Kalpte meydana gelen ritim bozukluğu, bazı hastaların yaşamını etkilememekle birlikte, zaman zaman ölümcül riskler de taşıyabiliyor. Kardiyoloji Uzmanı Prof. Dr. Günsel Şurdum Avcı, yalnızca yaşlıların değil, gençlerin de kalpte ritim bozukluğu konusunda duyarlı ve tedbirli olmaları gerektiğinin altını çizdi.
Basit bir sağlık sorunu olarak algılanan kalpte ritim bozukluğu, sanılanın aksine ölümcül bile olabiliyor. Genellikle yaşı ilerleyen hastaların risk altında olduğunun düşünüldüğünü ve belirli bir yaşın altındakilerin kalp sorunlarını önemsemediğini söyleyen Kardiyoloji Uzmanı Prof.
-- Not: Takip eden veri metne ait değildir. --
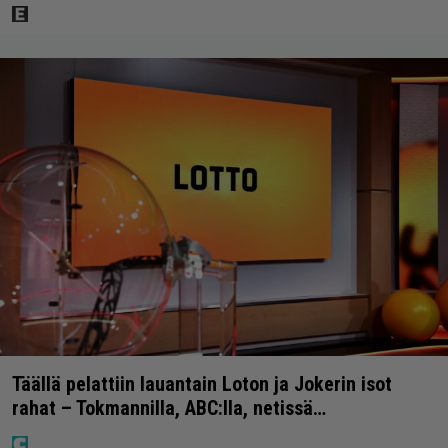
Täällä pelattiin lauantain Loton ja Jokerin isot
rahat – Tokmannilla, ABC:lla, netissä…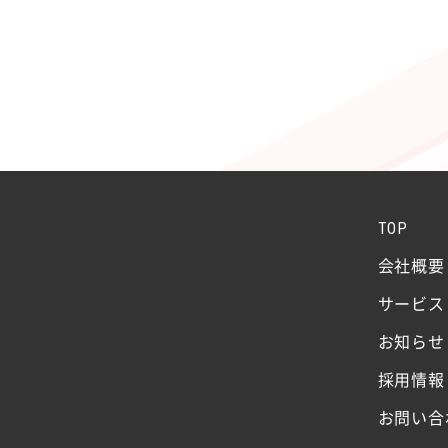
TOP
会社概要
サービス
お知らせ
採用情報
お問い合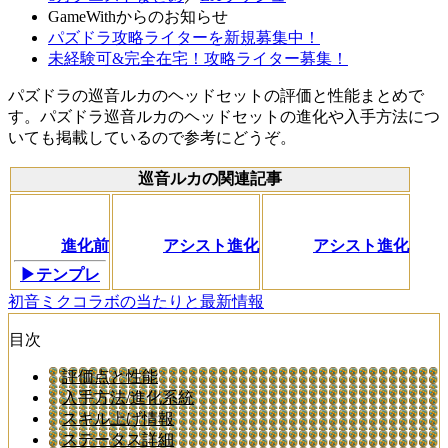
GameWithからのお知らせ
パズドラ攻略ライターを新規募集中！
未経験可&完全在宅！攻略ライター募集！
パズドラの巡音ルカのヘッドセットの評価と性能まとめで
す。パズドラ巡音ルカのヘッドセットの進化や入手方法につ
いても掲載しているので参考にどうぞ。
巡音ルカの関連記事
進化前
アシスト進化
アシスト進化
▶テンプレ
初音ミクコラボの当たりと最新情報
目次
評価点と性能
入手方法/進化系統
スキル上げ情報
ステータス詳細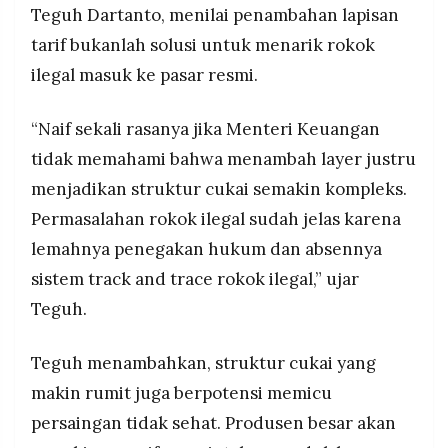
Teguh Dartanto, menilai penambahan lapisan
tarif bukanlah solusi untuk menarik rokok
ilegal masuk ke pasar resmi.
“Naif sekali rasanya jika Menteri Keuangan
tidak memahami bahwa menambah layer justru
menjadikan struktur cukai semakin kompleks.
Permasalahan rokok ilegal sudah jelas karena
lemahnya penegakan hukum dan absennya
sistem track and trace rokok ilegal,” ujar
Teguh.
Teguh menambahkan, struktur cukai yang
makin rumit juga berpotensi memicu
persaingan tidak sehat. Produsen besar akan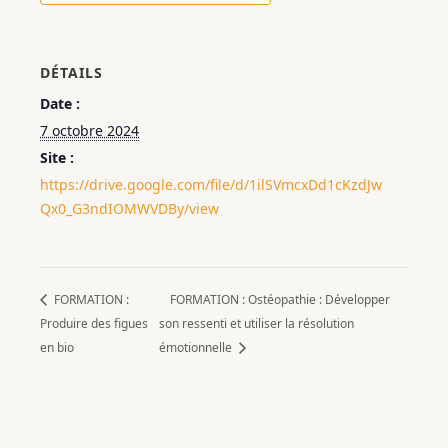
DÉTAILS
Date :
7 octobre 2024
Site :
https://drive.google.com/file/d/1ilSVmcxDd1cKzdJw
Qx0_G3ndIOMWVDBy/view
FORMATION :
FORMATION : Ostéopathie : Développer
Produire des figues
son ressenti et utiliser la résolution
en bio
émotionnelle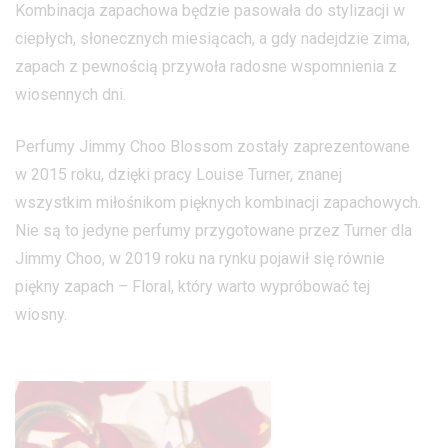
Kombinacja zapachowa będzie pasowała do stylizacji w
ciepłych, słonecznych miesiącach, a gdy nadejdzie zima,
zapach z pewnością przywoła radosne wspomnienia z
wiosennych dni.
Perfumy Jimmy Choo Blossom zostały zaprezentowane
w 2015 roku, dzięki pracy Louise Turner, znanej
wszystkim miłośnikom pięknych kombinacji zapachowych.
Nie są to jedyne perfumy przygotowane przez Turner dla
Jimmy Choo, w 2019 roku na rynku pojawił się równie
piękny zapach – Floral, który warto wypróbować tej
wiosny.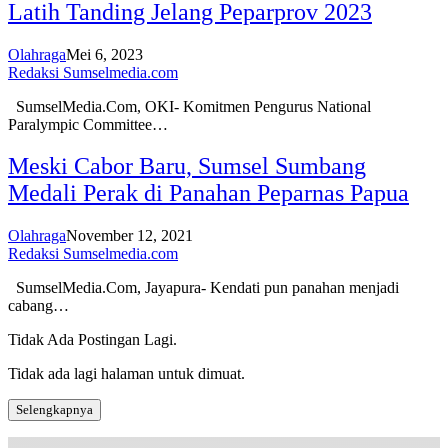
Latih Tanding Jelang Peparprov 2023
Olahraga
Mei 6, 2023
Redaksi Sumselmedia.com
SumselMedia.Com, OKI- Komitmen Pengurus National
Paralympic Committee…
Meski Cabor Baru, Sumsel Sumbang
Medali Perak di Panahan Peparnas Papua
Olahraga
November 12, 2021
Redaksi Sumselmedia.com
SumselMedia.Com, Jayapura- Kendati pun panahan menjadi
cabang…
Tidak Ada Postingan Lagi.
Tidak ada lagi halaman untuk dimuat.
Selengkapnya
Dr. Günsel Şurdum Avcı, erken teşhisin önemine vurgu yaptı ve kalpte ritim bozukluğu sorunun ivedilikle çözülmesi gereken bir sorun olduğunu belirtti.
Prof. Dr. Günsel Avcı, “Kalpte ritim bozukluğu, bazen ciddi bir kalp hastalığının varlığında, bazen de kalple ilgili olmaksızın ortaya çıkan bir sorundur. Ritim bozuklukları arasında en ciddi sonuçları olan ve “Atriyal Fibrilasyon” diye tanımlanan ritim bozukluğunda, kalp atış sayısı genellikle artmakta ve dakikada yüzün üzerinde seyretmektedir. Atışlar arası aralıklar da birbiri ile tamamen uyumsuzdur. Bu ritim bozukluğunun en önemli etkisi kalbin kasılma gücünü yüzde 30 oranında azaltmasıdır” dedi.
Prof. Dr. Günsel Avcı, söz konusu ritim bozukluğunun en önemli sakıncasının ise, hareketi yavaşlayan kan kitlesinin kalp içinde pıhtı oluşumuna neden olması ve bu pıhtıların da kalbin kasılması sırasında kalpten çıkarak hayati organların damarlarında tıkanmaya yol açması olduğunu ifade etti. Prof. Avcı, ayrıca bu yolla en sık olarak beyin damarlarında tıkanma sonucu felç vakalarının ortaya çıktığını sözlerine ekledi.
Yerleşmiş tedavi uygulamaları yerine güncel tedavi yaklaşımı daha yararlı
Prof. Dr. Günsel Avcı, “Yaşlılıkta ortaya çıkan ‘atriyal fibrillasyon’un düzeltilemeyeceği, düzeltilse de yeniden ortaya çıkacağı belirtilmektedir. Yerleşmiş tedavi uygulaması, bu hastalara kalp ritmini yavaşlatıcı ilaçlar vermek ve kanı sulandırıcı ilaçlarla kalp içinde pıhtı oluşumunu önlemek yönündedir. Böyle bir tedavi yaklaşımında, hastalar bu ilaçları ömür boyu kullanmak zorunda kalmakta, kan sulandırıcı ilaçların dozu bazen fazla gelerek, vücudun çeşitli yerlerinde kanamalara yol açmakta, bazen ise yeterli olmayarak, kalp içinde pıhtılar oluşabilmekte ve hayati organların damarlarında tıkanmalara yol açmaktadır” diye konuştu.
Dr. Günsel Avcı, “Benim ve kalpte ritim bozuklukları üzerine odaklanmış bir arkadaşımın 15 yılı aşkın gözlemlerimiz gösterdi ki, ritim bozukluğu uzun yıllardır var olsa da, kalp boşluklarında çok fazla büyüme yok ise, ağız yolundan alınan ilaçlarla, bazen ek olarak elektrik şok ile kalp ritmi normal ritme döndürülebilmekte ve öyle kalabilmektedir. Örneğin 8 yıldır ritim bozukluğu olan bir hastamızın, 12 yıl önce kalp ritmini düzelttik; 12 yıldır normal ritmi devam ediyor. Benzeri sonuç aldığımız 10’larca hastamız var. Ritim bozukluğunun düzelmesi, hastanın kalp kasılma gücünün yükselmesini sağladığı gibi, ömür boyu kan sulandırıcı ilaç kullanmasını ve felç geçirme tehlikesi ile yaşamasını da önlemektedir. ‘Atriyal Fibrilasyon’ ritim bozukluğu tanısı almış hastaların, yalnızca kalp hızını yavaşlatıcı ve kan sulandırıcı tedaviye rıza göstermeyerek, normal kalp ritmine dönme şanslarını denemeleri uygun olacaktır” dedi.